So lässt es sich aber genießen ☀️😎

Lebenszeichen

…ja, mich gibt es noch 😁 und immer noch laufend und wandernd in den Bergen unterwegs. Mein letzter Post ist ja schon eine Weile her 🙈 und damals hat mir mein Sturz ganz schön eingebremst, zumindest vom Laufen her. Die Verletzung habe ich nicht nur, wie vom Arzt prophezeit, 5-6 Wochen gespürt, es dauerte letzten Sommer fast 2 Monate bis ich wieder halbwegs regelmäßig gelaufen bin und die Verletzung spüre ich noch heute ab und zu. Inaktiv musste ich deswegen nicht sein. Zum Glück konnte ich ziemlich schnell nach dem Unfall wenigstens Wandern und Radfahren, und genau das habe ich gemacht. Wir erlebten einen herrlichen Wandersommer. Darüber vielleicht mehr in einem späteren Beitrag.

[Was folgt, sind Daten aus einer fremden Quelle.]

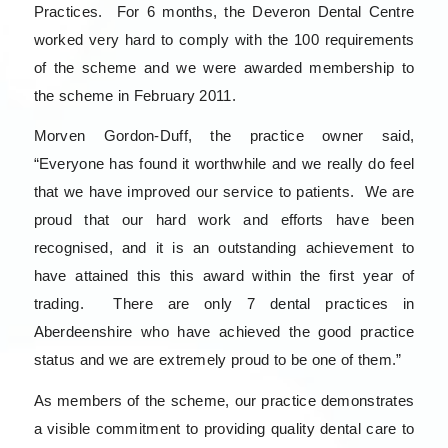
Practices. For 6 months, the Deveron Dental Centre
worked very hard to comply with the 100 requirements
of the scheme and we were awarded membership to
the scheme in February 2011.
Morven Gordon-Duff, the practice owner said,
“Everyone has found it worthwhile and we really do feel
that we have improved our service to patients. We are
proud that our hard work and efforts have been
recognised, and it is an outstanding achievement to
have attained this this award within the first year of
trading. There are only 7 dental practices in
Aberdeenshire who have achieved the good practice
status and we are extremely proud to be one of them.”
As members of the scheme, our practice demonstrates
a visible commitment to providing quality dental care to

Heute geht es um hier und jetzt, der erste Monat im Jahr ist ja schon vorbei (ja ich weiß, wir haben schon Mitte Februar… ist ja verrückt wie schnell die Zeit vergeht 🙈😁) und wenn ich zurückschaue habe ich glaube ich läuferisch noch nie einen so starken Januar gehabt… 💪

Durch Corona haben wir über Weihnachten und Neujahr keinen längeren Besuch gehabt wie sonst immer. Meine Familie aus Schweden konnten nicht kommen und mein Bruder mit Familie aus der Schweiz waren nur zwei Tage über die Weihnachten hier, aber wenigsten das… 🤗 Darüber waren wir schon sehr froh!!

So konnte ich im neuen Jahr auch gleich mit dem Laufen loslegen. Gestartet, bzw. weitergelaufen (ich hatte ja eigentlich nie aufgehört…) bin ich am 2. Januar einfach so, ohne irgendein besonderes Ziel außer das Laufen und die Bewegung im freien zu genießen. Durch Corona habe ich natürlich auch viel mehr Zeit als sonst, das Hotel war (und ist immer noch) geschlossen und die Kinder haben gleich nach den Weihnachtsferien mit Homeschooling angefangen. Dabei haben sie täglich vormittags 4 Stunden Videounterreich und so kümmern sich die Lehrer am Vormittag drum und ich helfe mit den Hausaufgaben am Nachmittag. In der großen Pause sind wir am Vormittag manchmal eine gemeinsame Runde um den See gelaufen und am Nachmittag habe ich dann nach den Aufgaben meine eigenen Runden gedreht. Anfang Januar gab es noch nicht so viel Schnee und ich kam überall gut durch, auch auf den Trails.

Einen strahlend schönen aber klirrend kalten Tag Anfang Jänner bin ich am Vormittag mit den Mädels eine Runde um den See gelaufen. Zu Mittag war es wieder Zeit für unser wöchentlichen Coronatest im Hotel. Ich habe schon lange Mal probieren wollen, von zu Hause zur Arbeit zu laufen und wieder zurück. Im normalen Alltag funktioniert das nicht aber an einem Tag wie diesen sollte es doch möglich sein. Also habe ich die Kinder für die zwei weiteren Schulstunden zu Hause abgeliefert, mein Laufrucksack gepackt und einen zweiten Paar Handschuh (große Fäustlinge) über meinen tiefgefrorenen Händen gezogen und bin gleich wieder los.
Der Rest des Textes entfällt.